Asfaltando a via da repressão
A sequência de acontecimentos envolvendo a Polícia Militar em São Paulo e no Rio de Janeiro tem produzido análises mais ou menos apressadas sobre as motivações de manifestantes e sua propensão à prática de atos de vandalismo.
Grande parte das opiniões se apoia em interpretações que têm como ponto comum um conceito difuso de pós-modernidade, que geralmente remete a uma espécie de esgarçamento da racionalidade, como se os valores que formaram o que chamamos de tempos modernos estivessem se desfazendo.
Há teorias interessantes sobre a questão, principalmente nos campos da Sociologia e da Comunicação, mas em textos jornalísticos, que devem ser sucintos e aplicados ao calor dos fatos, tais análises acabam produzindo uma visão apocalíptica da realidade contemporânea, como se a civilização tivesse esgotado suas possibilidades.
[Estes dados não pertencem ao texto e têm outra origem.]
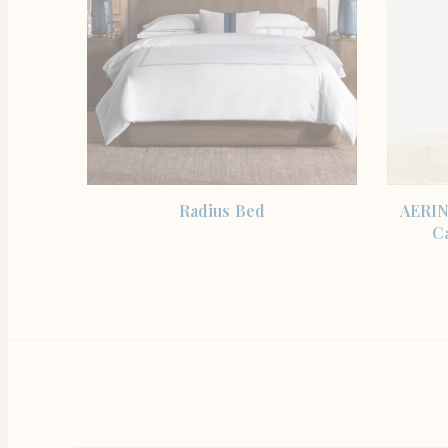
SHOP THE ITEM
Radius Bed
AERIN
C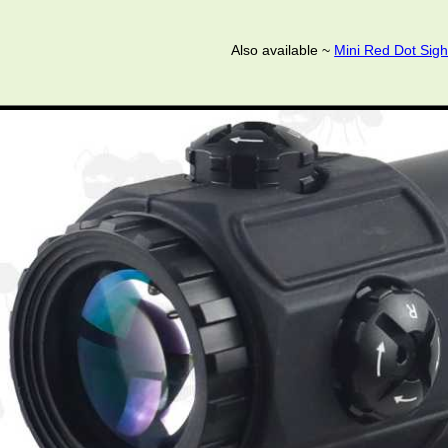
Also available ~
Mini Red Dot Sigh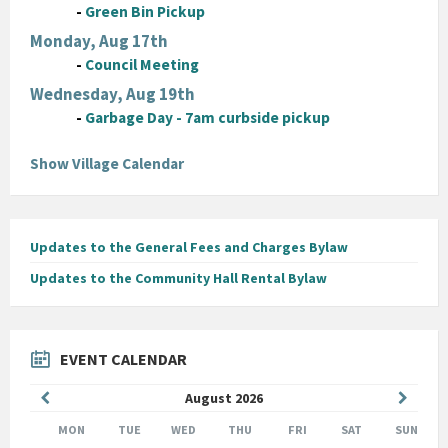
-
Green Bin Pickup
Monday, Aug 17th
-
Council Meeting
Wednesday, Aug 19th
-
Garbage Day - 7am curbside pickup
Show Village Calendar
Updates to the General Fees and Charges Bylaw
Updates to the Community Hall Rental Bylaw
EVENT CALENDAR
Previous
Next
August
2026
Month
Month
MON
TUE
WED
THU
FRI
SAT
SUN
Tal conceito, aplicado a um país que ainda tem muito a caminhar até que se possa considerar minimamente democrático, pode ser uma forma perigosa de justificar retrocessos e políticas restritivas de direitos.
Há cerca de vinte anos, a tese do "fim da História", popularizada na imprensa pelo cientista político Francis Fukuyama, levou a comunidade dos países ocidentais a aderir radicalmente aos preceitos do liberalismo econômico, o que produziu sucessivas crises, causadas pela tendência natural do capitalismo à quebra da racionalidade.
A crença na onisciência do capital e em sua suposta capacidade de se autorregular produziu a ficção do crescimento ilimitado dos lucros; quando a realidade se impôs, foi preciso recorrer à mão generosa do Estado, ou seja, o trabalho de todos foi convocado para consertar os estragos feitos pela ambição de poucos.
A decisão de corrigir os danos provocados pelo capital especulativo com os recursos da coletividade afetou a capacidade dos Estados de prover o bem-estar geral, o que levou às sucessivas manifestações de descontentamento que sacudiram as grandes cidades pelo mundo afora.
A percepção geral de que a carência de recursos públicos, provocada pela crise do capital, reduz as chances de toda uma geração, está por trás das ondas de protesto, que na Europa são motivadas pelo desemprego e, entre nós, se expressam em questões pontuais como a má qualidade dos transportes públicos, da educação e da saúde.
A equação impossível
As ondas de protestos podem ser deflagradas por qualquer fato eventual, mas se repetem porque têm uma origem de fundo, capaz de mobilizar pessoas dispostas a correr riscos.
No entanto, a imprensa costuma se referir apenas ao fato circunstancial, tido como detonador das manifestações.
No caso que inaugura esta semana, pode-se identificar na origem dos tumultos em São Paulo a morte de um jovem estudante de 17 anos, baleado por um policial militar.
Na sexta-feira anterior, o protesto que resultou em confronto e na agressão a um oficial da Polícia Militar, marcava a retomada da campanha pela gratuidade dos transportes públicos.
Na próxima semana, a causa imediata pode ser qualquer coisa, e assim teremos, a cada evento, uma explicação pontual.
Por outro lado, articulistas convocados pela imprensa vasculham suas leituras para identificar teorias compatíveis com a circunstância presente.
Acontece que a explicação mais próxima da realidade pode não ser compatível com o que a mídia tenta referendar como senso comum.
Embora os protestos sejam claramente incendiados por grupos violentos sem agenda, que funcionam como detonadores da insatisfação difusa na horda, não se pode afirmar que tudo seja ação de vândalos.
Há um descontentamento geral, um mal-estar de alto teor emocional, talvez não identificável pelos padrões tradicionais de classificação das ideologias.
A locução mais fácil é aquela que repete a tese do "fim da História" no lado oposto do espectro político: a ideia da pós-modernidade talvez seja apenas a versão esquerdista da mesma moeda onde Fukuyama fez cunhar sua efígie.
Há entre os manifestantes vândalos, lúmpens e militantes de seitas anti-democráticas, além de jovens idealistas que sonham com uma sociedade sem tutela.
No outro lado, o Estado se faz representar por uma instituição que abriga criminosos capazes de prender um trabalhador e torturá-lo até a morte e de disparar contra um estudante que inicia sua jornada.
Estamos diante de uma equação difícil de solucionar, se não há disposição de discutir o sistema.
Manietado por interesses de grupos que transformaram a política em negócio privado, o Estado é refém das pesquisas de opinião, que por outro lado refletem o que demandam seus financiadores.
O governador de São Paulo quer mais rigor de sua polícia, como se ela fosse a expressão da meiguice.
A imprensa criminaliza os manifestantes de maneira geral, predispondo a sociedade a aceitar a repressão que virá.
A via da violência está sendo asfaltada.